Show by mathematical induction that $(2n)! > 2^n*n!$ for all $n \geq 2$

Question

Very stuck on this question. Here is what I have attempted.

Base case: $(2*2)! > 2^2*2!$ = $24>8$ Which is true

Hypothesis: Assume for some int k>2 that $(2k)!>2^k*k!$

Then for my inductive step, I am getting stuck. I tried,

$(2(k+1))! > 2^{k+1} *(k+1)!$

$(2k+2)!> 2^{k+1} *(k+1)! $

$(2k+2)(2k+1)(2k)!>2* 2^{k} *(k+1)! $

And then I'm stuck... I understand I am supposed to use my IH somewhere, but I do not understand how to effectively apply it in this step.

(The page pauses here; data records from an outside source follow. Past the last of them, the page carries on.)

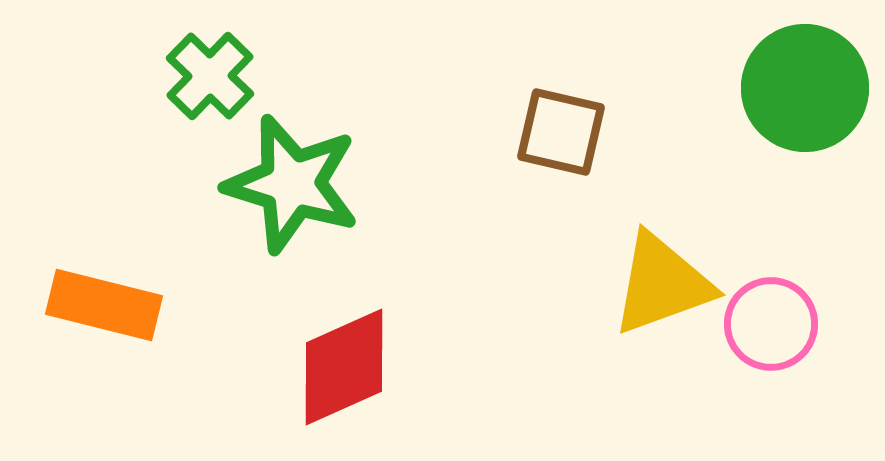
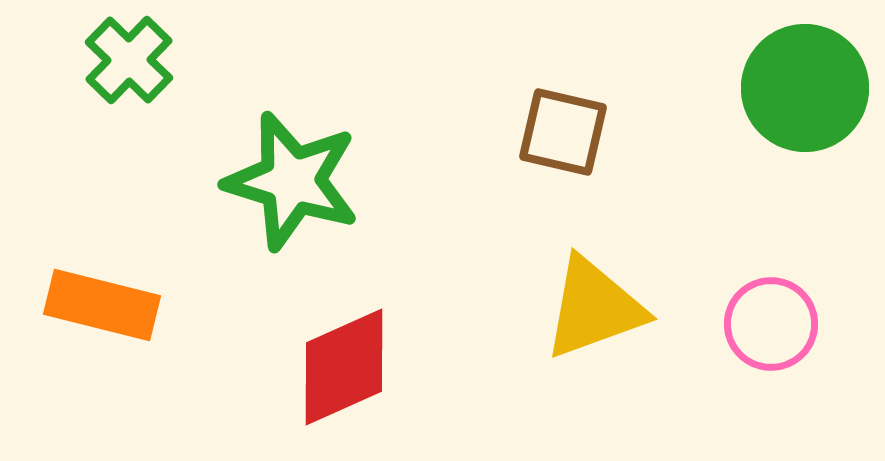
green cross: moved 81 px left, 16 px up
brown square: moved 2 px right
green star: moved 3 px up
yellow triangle: moved 68 px left, 24 px down
orange rectangle: moved 2 px left
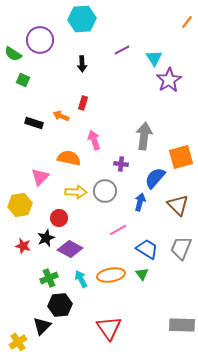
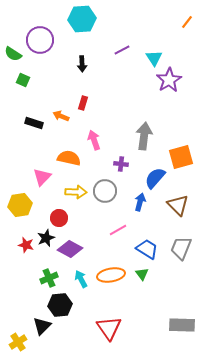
pink triangle: moved 2 px right
red star: moved 3 px right, 1 px up
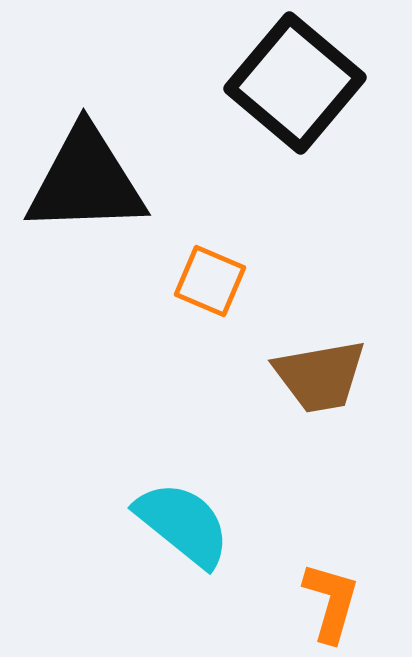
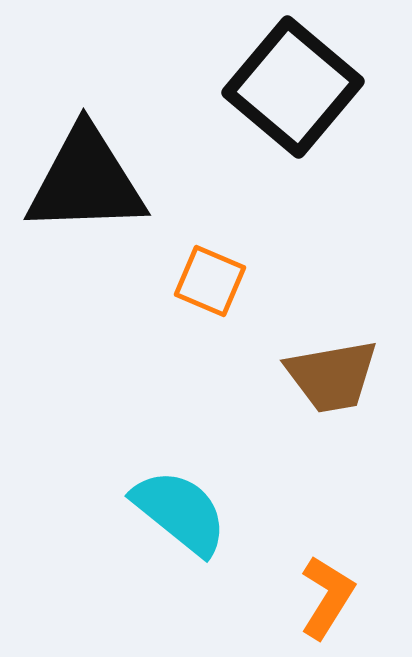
black square: moved 2 px left, 4 px down
brown trapezoid: moved 12 px right
cyan semicircle: moved 3 px left, 12 px up
orange L-shape: moved 4 px left, 5 px up; rotated 16 degrees clockwise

Can somebody clearly show me how I should use the IH?

Answer 1

$$(2(k+1))! \overset{?}{>} 2^{k+1}(k+1)!$$

$$(2k+2)(2k+1)(2k)! \overset{?}{>} \cdot2^{k+1}(k+1)!$$

$$(2k+2)(2k+1)(2k)! \overset{?}{>} 2 \cdot2^k(k+1)k!$$

Now use your IH, since $(2k)! > 2\cdot2^k k!$, you just need to show that

$$(2k+2)(2k+1) > (k+1),$$

which is obvious.

Answer 2

You're almost there: $$ \begin{align} (2(k+1))! &= (2k+2)(2k+1)(2k)! \\ &> (2k+2)(2k+1) 2^k k! \quad \text{(by the induction hypothesis)}\\ &= 2(k+1)(2k+1) 2^k k! \\ &= (2k+1) 2^{k+1} (k+1)! \\ &> 2^{k+1} (k+1)! \end{align} $$

Without induction: $$ (2n)! = (1 \cdot 2 \cdots n) \cdot ((n+1) \cdots (2n)) > n! \cdot (2 \cdots 2) = 2^n \, n! $$

Answer 3

We need to show $$(2k+2)(2k+1)(2k)!>2* 2^{k} *(k+1)!$$

We know that $$(2k)!>2^k*k!$$

Thus $$(2k+2)(2k+1)(2k)!> (2k+2)(2k+1)2^k*k!>2^{k+1}*(k+1)! $$

Answer 4

Using induction, you get

$$(2k+2)(2k+1)(2k)! = 2(k+1)(2k+1)(2k)! >$$

$$ > 2 \cdot 2^k \cdot (k+1)(k)!$$

Dividing both sides by $2(k+1)$ you are left with

$$(2k+1)(2k)! > 2^k(k)!$$

Using that $2k+1 \geq 1$ it the follows from your induction hypothesis.